The finance ministry placed its Mid-Year Review of the Economy before Parliament on Tuesday, the last day of the session. This is now a mandatory requirement under the Fiscal Responsibility and Budget Management (FRBM) Act, giving the country a chance to assess the state of the government’s finances against the backdrop of the overall macroeconomic environment. The Review estimates that growth during the current year will be 7 per cent or more, which is towards the optimistic end of the range, and probably an over-estimate. What this means is that, given that the economy grew by 7.8 per cent during the first two quarters of the year, the ministry expects it to grow by a significantly lower 6.2 per cent or thereabouts during the second half. But given how much the business tempo has changed after September, with sales falling in key sectors and prices on a downswing on account of lack of demand, the country will be lucky to reach the 7 per cent mark for the year as a whole. The second problem with the Review is that, while it discusses a number of domestic and external factors that will influence the performance of the economy over the coming months, it stops short of making a forecast for the next fiscal year. It is important to know what the government thinks on this issue, because many observers feel that the next year will be substantially worse than the current year.

The fiscal situation needs some attention, Going by the expenditure data till the end of September, ie, for the first half of the year, 45 per cent of Plan expenditure and 47 per cent of non-Plan budgetary allocations had been spent. This is not bad, but increasing government expenditure is a critical component of a policy response to slowing growth. Apart from the fiscal stimulus package that was announced earlier this month as well as a follow-up that is being anticipated, the government should focus on accelerating the disposition of resources that are already available to it through budgetary approval. The low-hanging fruit here are clearly ministries and departments that have spent a relatively small proportion of their budget allocations in the first half of the year. Of the larger ministries, the biggest laggard in spending is the human resource development ministry, which had spent only 30 per cent of its annual Plan allocation of over Rs 34,000 crore in the first six months. The ministries of power and panchayati raj, which had smaller but still substantial plan allocations, had spent only 20 per cent and 28 per cent, respectively, until end-September. The health and family welfare ministry had spent only 40 per cent of its Rs. 16,000 crore annual Plan allocation. The finance ministry, with a huge allocation of over Rs. 49,000 crore, had managed to spend 43 per cent of it. Only the ministries of rural development and urban development were significantly ahead of the clock with their Plan expenditures.

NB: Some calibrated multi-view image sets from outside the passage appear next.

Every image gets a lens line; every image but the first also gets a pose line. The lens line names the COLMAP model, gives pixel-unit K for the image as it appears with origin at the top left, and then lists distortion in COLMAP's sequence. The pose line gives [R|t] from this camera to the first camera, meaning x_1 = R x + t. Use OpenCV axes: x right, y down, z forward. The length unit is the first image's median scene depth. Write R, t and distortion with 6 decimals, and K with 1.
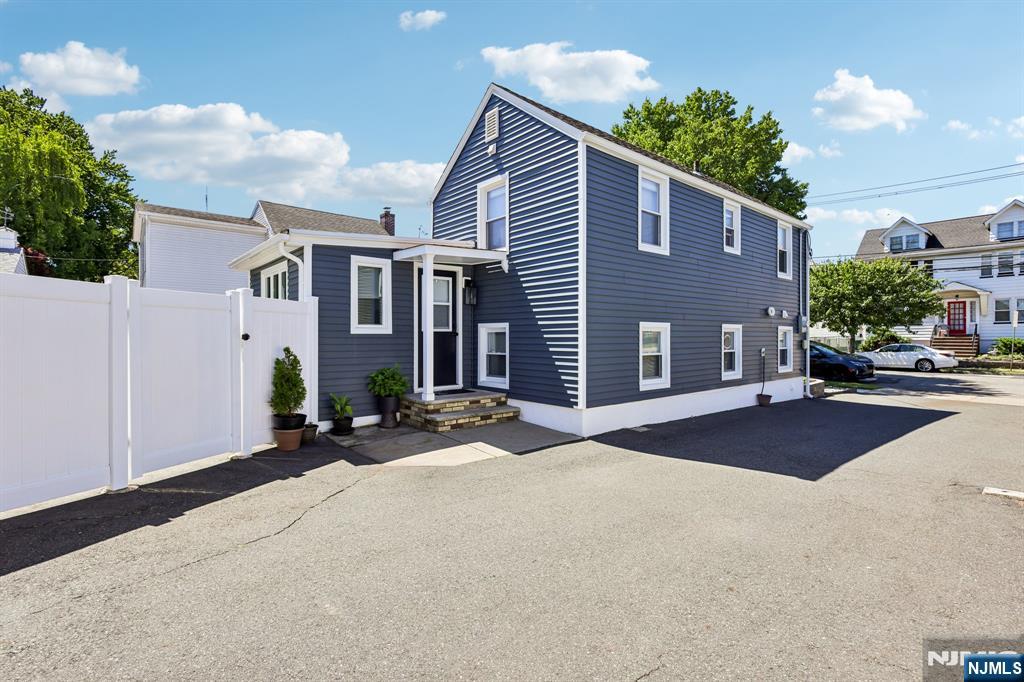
lens RADIAL K [[472.1, 0, 513.3], [0, 472.1, 338.6], [0, 0, 1]] dist [-0.003216, 0.000437]
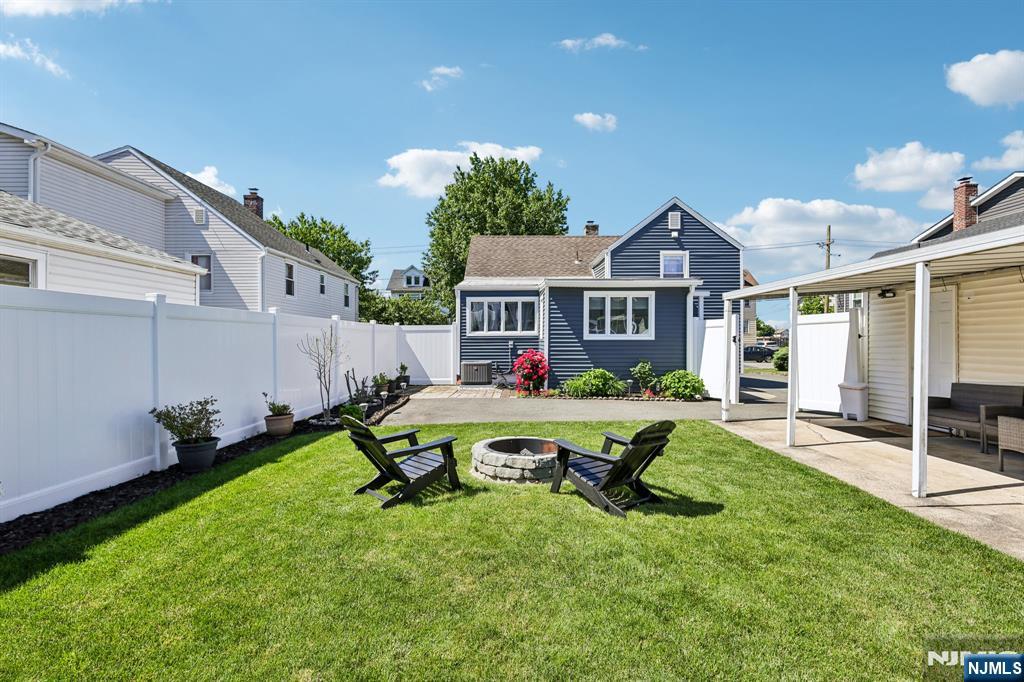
lens RADIAL K [[472.1, 0, 516.1], [0, 472.1, 343.7], [0, 0, 1]] dist [-0.003216, 0.000437]
pose [[0.663723, -0.006917, 0.747946, -1.750701], [0.005859, 0.999975, 0.004049, -0.005855], [-0.747955, 0.001695, 0.663747, 0.278560]]
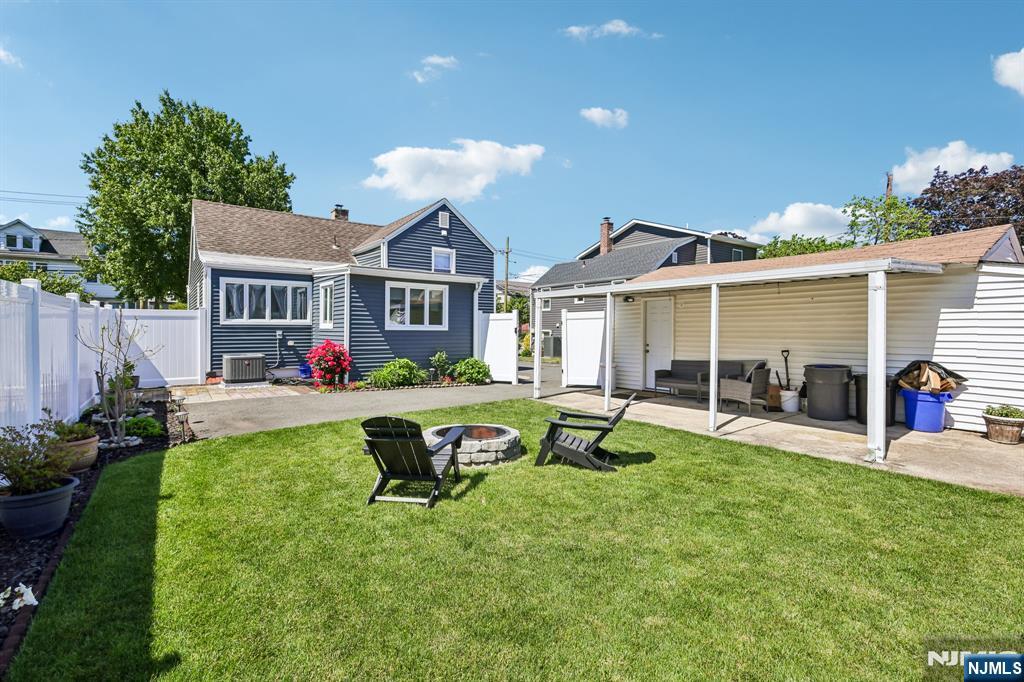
lens RADIAL K [[472.1, 0, 514.7], [0, 472.1, 334.2], [0, 0, 1]] dist [-0.003216, 0.000437]
pose [[0.083752, -0.007945, 0.996455, -1.917361], [0.000400, 0.999968, 0.007940, -0.009036], [-0.996487, -0.000267, 0.083753, 0.558279]]
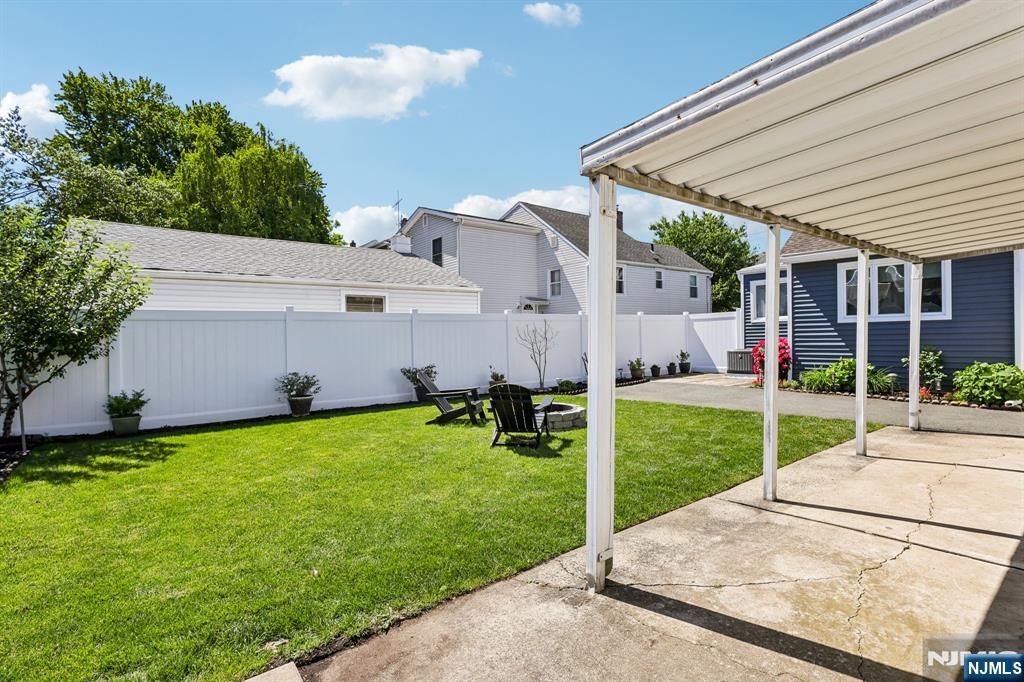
lens RADIAL K [[492.3, 0, 519.9], [0, 492.3, 344.3], [0, 0, 1]] dist [-0.012119, 0.000048]
pose [[0.998541, -0.023889, -0.048427, -1.293643], [0.024394, 0.999654, 0.009857, 0.010489], [0.048175, -0.011024, 0.998778, -0.163442]]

The essence of any fiscal stimulus is speed. There is little point in announcing new initiatives, even assuming the resources are available, if they are subject to the political and administrative constraints and bottlenecks that plague the system. The government must give priority to ensuring that money that has already been allocated is spent quickly. In particular, projects that involve construction activity, with all the industrial and employment linkages that they have, must be got off the ground as soon as possible.